Pagare il riscatto è la soluzione più inefficace perché non è escluso che i criminali non rispettino la loro parte dell’accordo. Per la maggioranza delle aziende che hanno ceduto al ransomware, il risultato è stato quello di incappare in una doppia estorsione, con la minaccia di far trapelare nuovi dati sensibili in cambio di ulteriori riscatti.
Uno dei consigli più utili per proteggersi dagli attacchi informatici è quello di attenersi alle semplici regole della prevenzione, come:
- Non aprire allegati sospetti.
- Prestare attenzione alle email, anche se di mittenti conosciuti.
- Proteggere la rete con servizi antispam avanzati.
- Tenere aggiornati sistemi operativi e browser.
Ma questo è solo un primo passo. Come tutte le soluzioni reali, proteggersi dagli attacchi di ransomware necessita di tempo e cura. Al fine di costruire resilienza in ambito IT, è, infatti, importante:
- Effettuare backup regolari e conservarli off-line.

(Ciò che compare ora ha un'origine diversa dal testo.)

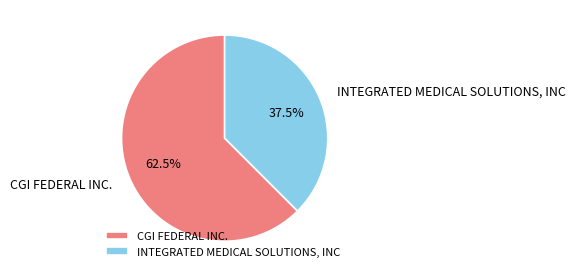

What portion of the pie excludes CGI FEDERAL INC.?

37.5%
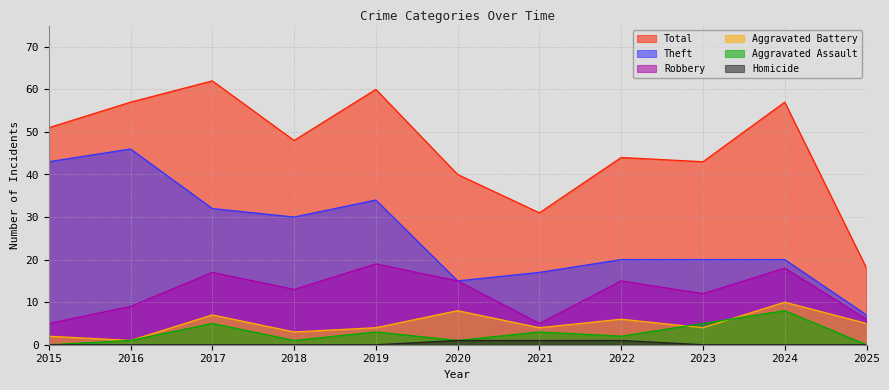

Which has a higher value, 2022 or 2025?

2022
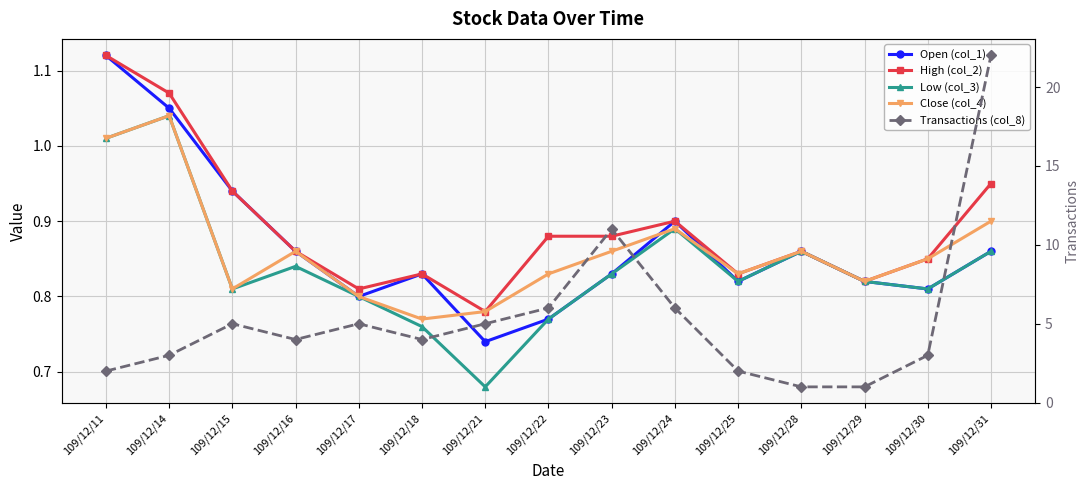

What value does the High (col_2) series have at 109/12/29?

0.8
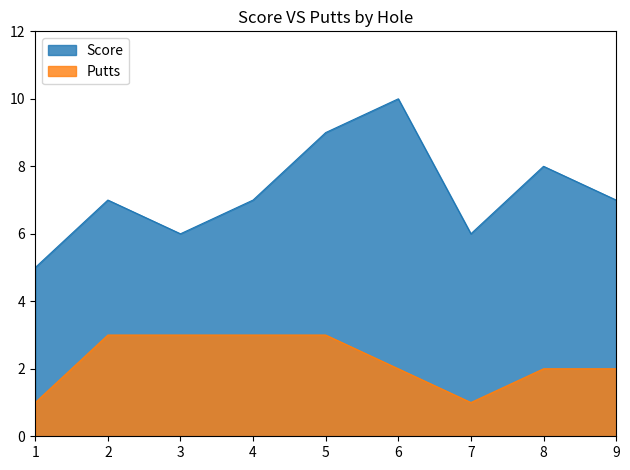

Which series has the largest range (max minus min)?

Score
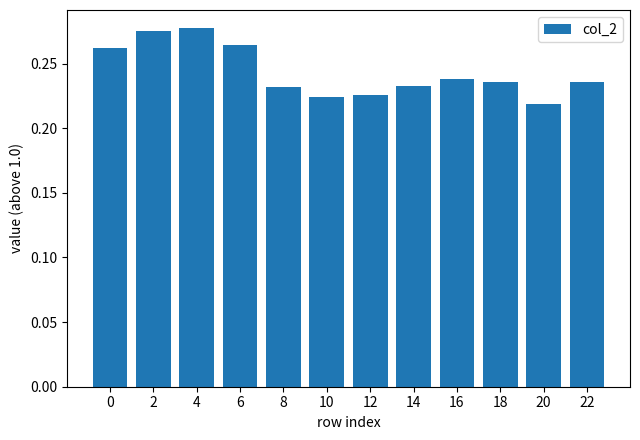

What is the sum of the values at 14 and 2?

0.5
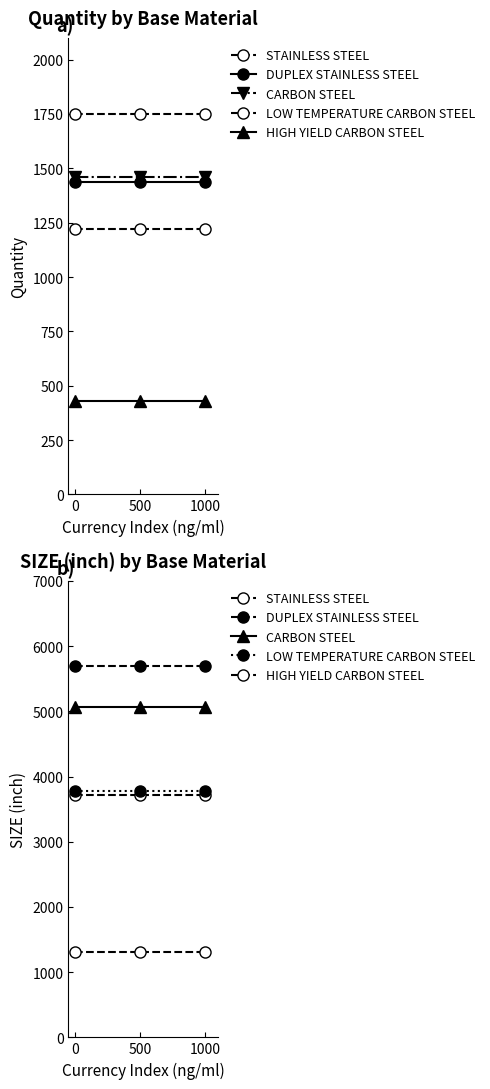

What value does the STAINLESS STEEL series have at 500?

3722.5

- Evitare di esporre i servizi di remote desktop alle reti pubbliche.
- Utilizzare password forti quando l’accesso alle reti pubbliche sia necessario.
- Installare le patch per le reti VPN commerciali in caso di remote working.
- Prestare attenzione al traffico in uscita.
- Concentrare la propria strategia di difesa sulla protezione dei dati verso internet.
- Utilizzare soluzioni di individuazione tempestiva degli attacchi.
- Far riferimento alle informazioni più avanzate in tema di sicurezza informatica.
In generale, è bene adottare un approccio proattivo rispetto alle minacce informatiche e concentrarsi sulla rapida capacità di ripristino dell’operatività in modo da essere più resilienti implementando solide misure di sicurezza, test di verifica sulla recuperabilità dei dati originali e dei backup.
Sebbene backup e ripristino siano fondamentali, questi elementi da soli non bastano: è qui che si incastrano i concetti di air-gapping e immutabilità, affinché anche le aziende inserite in ambiti più critici (finanziario, salute) possano garantire una pronta risposta in caso di attacchi ransomware.
Cosa si intende per immutabilità e air-gapping?
L’air-gapping impedisce l’accesso agli hacker ai dati sul tuo server da remoto. I backup con air-gap isolano fisicamente i tuoi dati tanto da renderne impossibile la contaminazione. Infatti, il sistema air-gapping archivia offline i dati per impostazione predefinita, creando una separazione che rende i backup inaccessibili da reti esterne.
Dall’altro lato, l’immutabilità è una caratteristica che nega l’alterazione e la rimozione dei backup in cloud, garantendone dunque l’integrità in genere per un periodo predefinito. Questo approccio è adottato da Veeam, leader nel campo delle soluzioni di backup e ripristino, che sfrutta storage immutabili integrati nel Cloud Connect.